Not till now had he an opportunity of learning what strange fate had entrusted Gabriele to his care. Some time after he had left the missionary's house the girl, unable to endure the separation from her father, again ventured into Vladivostok. Acting on the knowledge that Jack had bribed a Russian official, she succeeded in persuading a colonist about to re-embark for Sakhalin to carry a letter from her to Count Walewski. She told him of her intentions, assuring him that in spite of her failure to gain permission to enter the island, she still meant to persevere. Several weeks later she received a reply, brought by the same man, who had crossed the sea in probably the last boat before the ports became ice-bound. It was addressed in a strange handwriting, and as she tore it open she was oppressed by the fear that her father was dead. But the first line of the letter, written in French, dispelled her anxiety. The count was ill in hospital, unable to write; but he had availed himself of the ready help of a fellow-prisoner—a political prisoner who had recently arrived in the island. He thanked his daughter for her affectionate solicitude, but pled with her to abandon her purpose: Sakhalin was no place for a woman; she would only suffer without alleviating his lot. As for himself, until the arrival of his new friend he had despaired of ever regaining his liberty. But the surprising news that the Japanese were winning victory after victory had sown a seed of hope. The prisoners on the island had been fed with lies by the officials, who reported constant victories for Russia. But the new-comer had thrown a fresh light on the war; he could not foresee its end: the Russians had still enormous powers of resistance; it was possible that the great fleet on its way eastward might break through to Vladivostok and change the aspect of things. Yet, if it should be defeated, the Japanese might capture Sakhalin; possibly the political prisoners would then be released if they had not been previously removed to the mainland. It was only a possibility, but sufficient to give new courage to a sorely-tried man.

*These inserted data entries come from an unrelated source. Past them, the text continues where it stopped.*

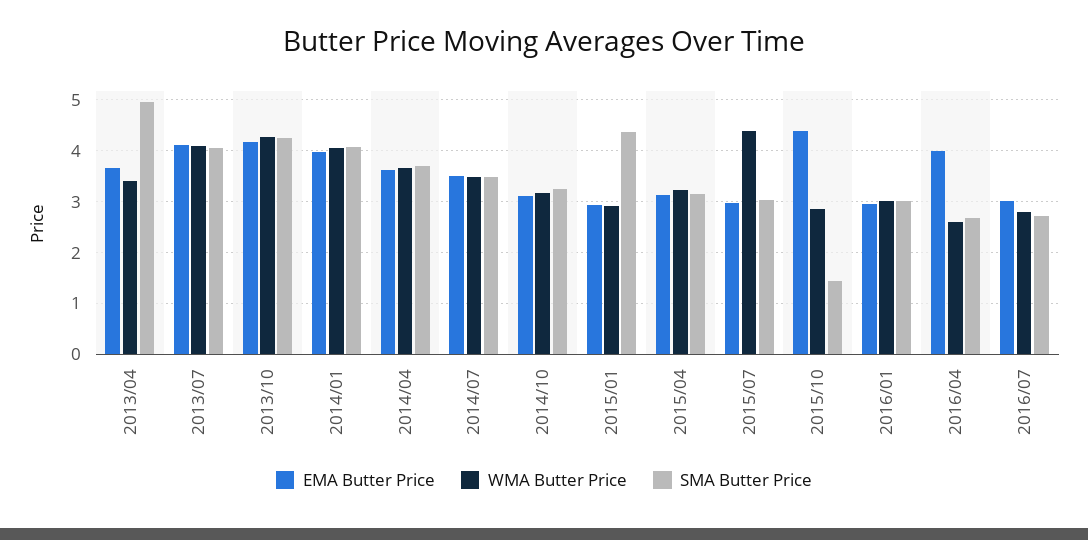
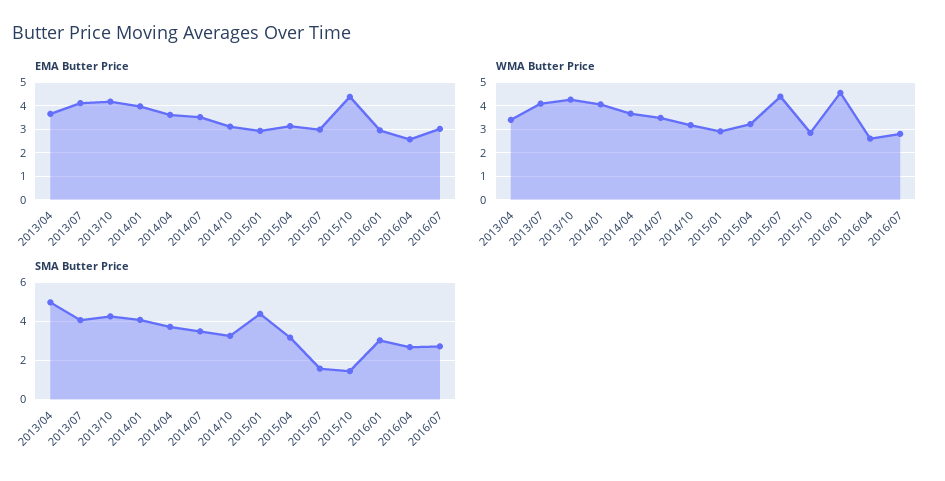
  {
    "EMA Butter Price": {
      "2013/04": 3.6,
      "2013/07": 4.2,
      "2013/10": 4.2,
      "2014/01": 4,
      "2014/04": 3.6,
      "2014/07": 3.6,
      "2014/10": 3.2,
      "2015/01": 3,
      "2015/04": 3.2,
      "2015/07": 3,
      "2015/10": 4.4,
      "2016/01": 3,
-     "2016/04": 4,
+     "2016/04": 2.5,
      "2016/07": 3
    },
    "WMA Butter Price": {
      "2013/04": 3.4,
      "2013/07": 4,
      "2013/10": 4.2,
      "2014/01": 4,
      "2014/04": 3.6,
      "2014/07": 3.4,
      "2014/10": 3.2,
      "2015/01": 3,
      "2015/04": 3.2,
      "2015/07": 4.4,
      "2015/10": 2.8,
-     "2016/01": 3,
+     "2016/01": 4.5,
      "2016/04": 2.6,
      "2016/07": 2.8
    },
    "SMA Butter Price": {
      "2013/04": 5,
      "2013/07": 4,
      "2013/10": 4.2,
      "2014/01": 4,
      "2014/04": 3.8,
      "2014/07": 3.4,
      "2014/10": 3.2,
      "2015/01": 4.4,
      "2015/04": 3.2,
-     "2015/07": 3,
+     "2015/07": 1.5,
      "2015/10": 1.4,
      "2016/01": 3,
      "2016/04": 2.6,
      "2016/07": 2.8
    }
  }

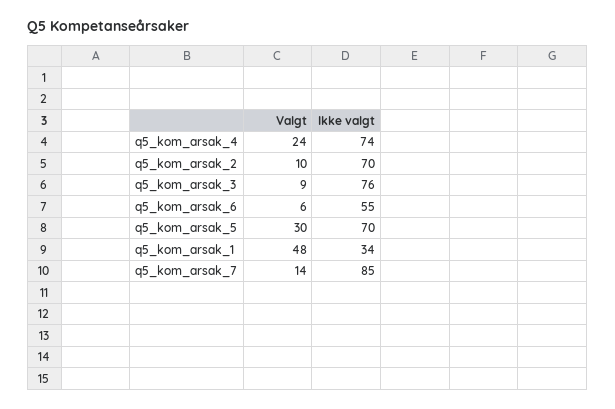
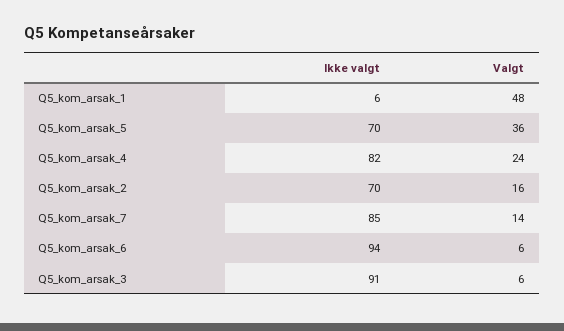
  {
    "Valgt": {
      "q5_kom_arsak_4": 24,
-     "q5_kom_arsak_2": 10,
+     "q5_kom_arsak_2": 16,
-     "q5_kom_arsak_3": 9,
+     "q5_kom_arsak_3": 6,
      "q5_kom_arsak_6": 6,
-     "q5_kom_arsak_5": 30,
+     "q5_kom_arsak_5": 36,
      "q5_kom_arsak_1": 48,
      "q5_kom_arsak_7": 14
    },
    "Ikke valgt": {
-     "q5_kom_arsak_4": 74,
+     "q5_kom_arsak_4": 82,
      "q5_kom_arsak_2": 70,
-     "q5_kom_arsak_3": 76,
+     "q5_kom_arsak_3": 91,
-     "q5_kom_arsak_6": 55,
+     "q5_kom_arsak_6": 94,
      "q5_kom_arsak_5": 70,
-     "q5_kom_arsak_1": 34,
+     "q5_kom_arsak_1": 6,
      "q5_kom_arsak_7": 85
    }
  }

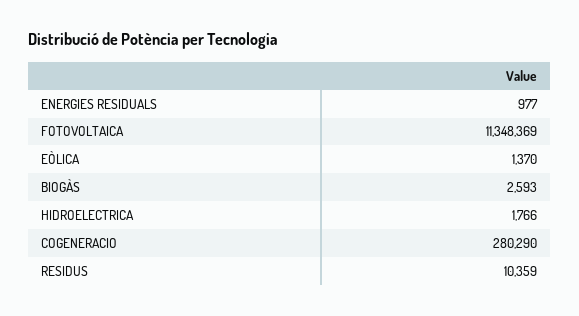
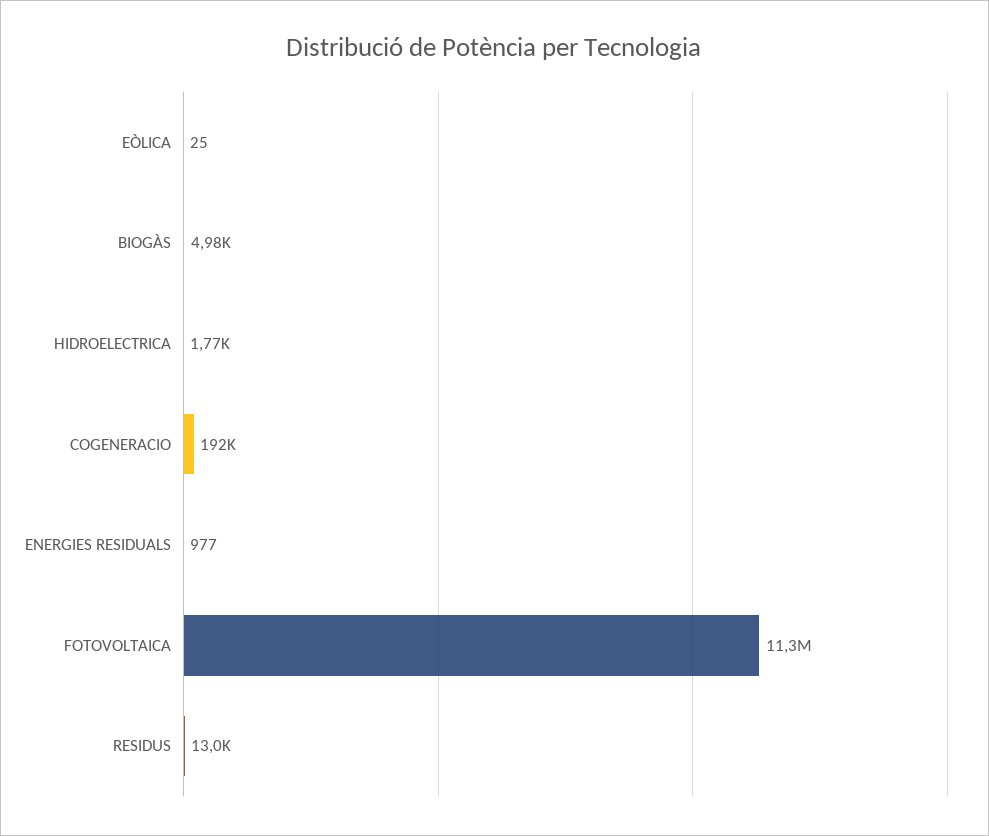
  {
    "ENERGIES RESIDUALS": 977,
    "FOTOVOLTAICA": 11348369,
-   "EÒLICA": 1370,
+   "EÒLICA": 25,
-   "BIOGÀS": 2593,
+   "BIOGÀS": 4980,
    "HIDROELECTRICA": 1766,
-   "COGENERACIO": 280290,
+   "COGENERACIO": 192000,
-   "RESIDUS": 10359
+   "RESIDUS": 13000
  }

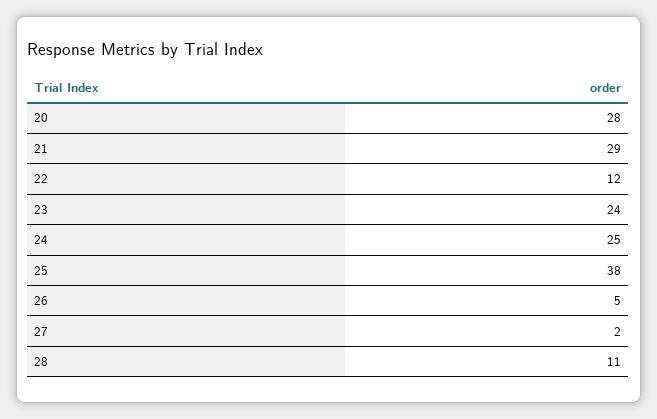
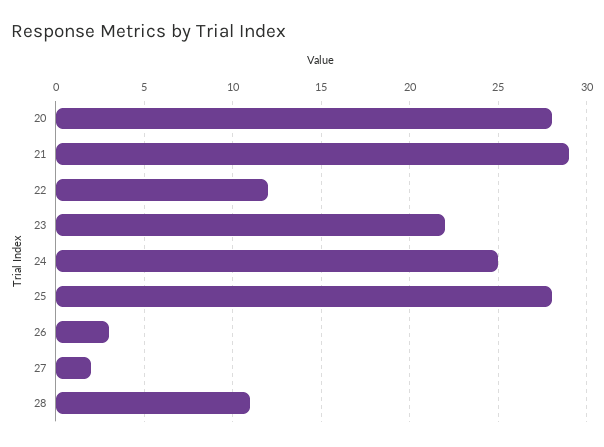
  {
    "20": 28,
    "21": 29,
    "22": 12,
-   "23": 24,
+   "23": 22,
    "24": 25,
-   "25": 38,
+   "25": 28,
-   "26": 5,
+   "26": 3,
    "27": 2,
    "28": 11
  }

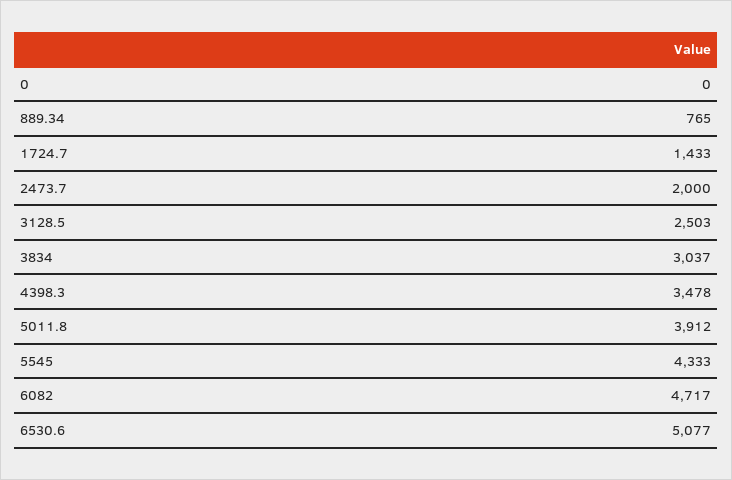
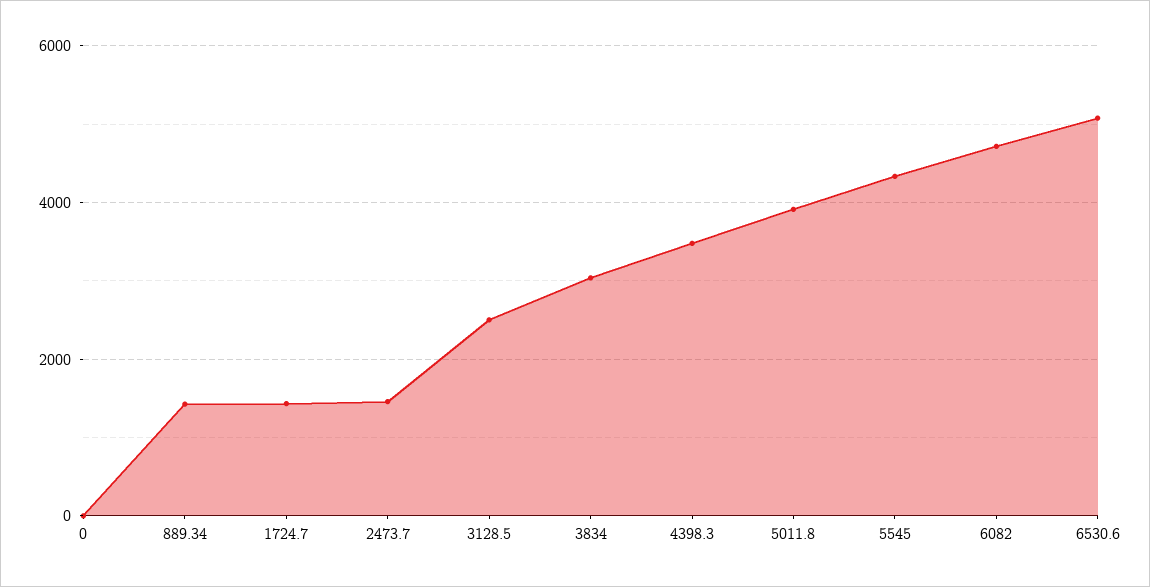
  {
    "0": 0,
-   "889.34": 765,
+   "889.34": 1400,
    "1724.7": 1433,
-   "2473.7": 2000,
+   "2473.7": 1400,
    "3128.5": 2503,
    "3834": 3037,
    "4398.3": 3478,
    "5011.8": 3912,
    "5545": 4333,
    "6082": 4717,
    "6530.6": 5077
  }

Jack read all this himself, for Gabriele, immediately after explaining how the letter came into her possession, handed it to him. The writing was his father's. At the first moment he felt unutterable relief in finding that his father was alive; then rage burned within him as he saw before him, marching at some distance apart, each manacled to a Chunchuse, the two men whose villainy had sent Mr. Brown to the bleak "island of the dead". Gabriele noticed his look.
"I understand," she said. "But if your anger is great, how much greater is mine! Your father's persecutor is a Russian, a foreigner; my father was betrayed by one of his own countrymen,—one of his own house. The traitor there recognized me as I entered the saloon carriage; bound as he was, he shrank from me as though expecting that I would kill him."